Please rewrite the passage on post-communist democracy between "On the other hand, the" and "of open societies.", inclusive, with "miners" changed to "workers".

• DOCUMENT EXTRACT
# # #

On the other hand, the case of Romania, where several thousand angry miners marching toward Bucharest in January 1999, created a sense of national panic, suggests how fragile, indeed highly vulnerable the democratic order remains in some parts of the former Soviet Bloc. As my recent book, Fantasies of Salvation argues, the possibility of a democratic breakdown and the rise of Peronista-style movements should figure prominently on the United States foreign policy agenda as the examination of issues related to the building of open societies.

Leninist legacies cannot be simply wished away. They are part and parcel of the existential experiences of individuals, groups and classes within these societies, and determine memories, affinities, loyalties and identities. Even die-hard anti-communists define their past and present in opposition to Leninist practices and mentalities. Righting the wrongs of the past has turned out to be a very difficult endeavor, especially because the divide between victims and perpetrators was so elusive during the last stage of communist regimes. The most adamant proponents of lustration laws against former party and secret police apparatchiks often used apocalyptic rhetorical arguments, strangely reminiscent of the early 1950s Stalinist calls for social purification. On the other hand, opposition to any form of de-communization not infrequently has produced neglect of past ignominies and the perpetuation of the old nomenklatura's hold on significant political and economic positions.

# # #

(Stored records)
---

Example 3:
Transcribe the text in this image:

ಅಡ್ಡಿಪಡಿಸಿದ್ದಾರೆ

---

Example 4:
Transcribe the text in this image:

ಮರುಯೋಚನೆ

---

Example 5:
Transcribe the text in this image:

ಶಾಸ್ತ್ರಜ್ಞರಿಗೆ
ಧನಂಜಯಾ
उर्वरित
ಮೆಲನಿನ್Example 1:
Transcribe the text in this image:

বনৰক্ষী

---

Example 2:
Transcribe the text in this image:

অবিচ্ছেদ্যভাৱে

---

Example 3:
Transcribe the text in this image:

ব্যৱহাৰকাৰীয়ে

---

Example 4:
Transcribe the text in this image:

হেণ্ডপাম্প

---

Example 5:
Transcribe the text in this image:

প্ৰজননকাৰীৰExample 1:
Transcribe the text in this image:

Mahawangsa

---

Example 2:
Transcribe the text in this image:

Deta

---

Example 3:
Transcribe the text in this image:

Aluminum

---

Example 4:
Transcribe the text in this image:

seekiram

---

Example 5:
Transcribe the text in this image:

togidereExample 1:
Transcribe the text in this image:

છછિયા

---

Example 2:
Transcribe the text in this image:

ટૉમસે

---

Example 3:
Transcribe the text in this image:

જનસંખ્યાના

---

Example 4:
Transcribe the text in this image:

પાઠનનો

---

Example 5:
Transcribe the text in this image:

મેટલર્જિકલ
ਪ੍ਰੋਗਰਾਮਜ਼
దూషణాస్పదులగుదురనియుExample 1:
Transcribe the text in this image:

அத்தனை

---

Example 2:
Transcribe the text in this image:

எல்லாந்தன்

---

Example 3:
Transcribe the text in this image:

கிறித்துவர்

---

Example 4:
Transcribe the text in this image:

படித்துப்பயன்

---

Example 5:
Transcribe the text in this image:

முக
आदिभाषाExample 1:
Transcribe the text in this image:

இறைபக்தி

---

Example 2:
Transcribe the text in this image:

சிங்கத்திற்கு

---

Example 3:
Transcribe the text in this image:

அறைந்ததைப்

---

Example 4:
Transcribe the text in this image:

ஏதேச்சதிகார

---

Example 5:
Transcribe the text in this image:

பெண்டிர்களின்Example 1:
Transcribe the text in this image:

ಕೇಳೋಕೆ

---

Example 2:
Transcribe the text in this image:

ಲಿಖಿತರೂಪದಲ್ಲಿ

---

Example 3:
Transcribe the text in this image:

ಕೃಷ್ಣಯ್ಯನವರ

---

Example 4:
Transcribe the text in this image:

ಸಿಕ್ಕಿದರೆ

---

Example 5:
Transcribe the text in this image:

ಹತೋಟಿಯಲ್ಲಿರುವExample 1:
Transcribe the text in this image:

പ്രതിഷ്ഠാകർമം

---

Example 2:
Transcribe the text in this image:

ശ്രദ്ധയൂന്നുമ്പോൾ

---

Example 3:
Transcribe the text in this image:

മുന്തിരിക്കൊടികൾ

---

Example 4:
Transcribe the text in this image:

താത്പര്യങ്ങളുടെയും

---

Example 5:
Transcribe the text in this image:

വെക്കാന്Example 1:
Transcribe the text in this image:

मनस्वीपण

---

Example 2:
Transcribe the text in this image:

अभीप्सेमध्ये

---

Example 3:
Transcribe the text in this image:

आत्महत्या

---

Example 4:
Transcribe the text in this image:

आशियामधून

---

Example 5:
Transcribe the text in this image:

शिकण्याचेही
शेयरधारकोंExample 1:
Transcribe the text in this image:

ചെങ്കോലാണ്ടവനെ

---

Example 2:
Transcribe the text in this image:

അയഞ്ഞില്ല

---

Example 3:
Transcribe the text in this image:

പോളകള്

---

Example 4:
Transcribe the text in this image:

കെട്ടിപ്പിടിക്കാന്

# # #

• TASK SOLUTION
On the other hand, the case of Romania, where several thousand angry workers marching toward Bucharest in January 1999, created a sense of national panic, suggests how fragile, indeed highly vulnerable the democratic order remains in some parts of the former Soviet Bloc. As my recent book, Fantasies of Salvation argues, the possibility of a democratic breakdown and the rise of Peronista-style movements should figure prominently on the United States foreign policy agenda as the examination of issues related to the building of open societies.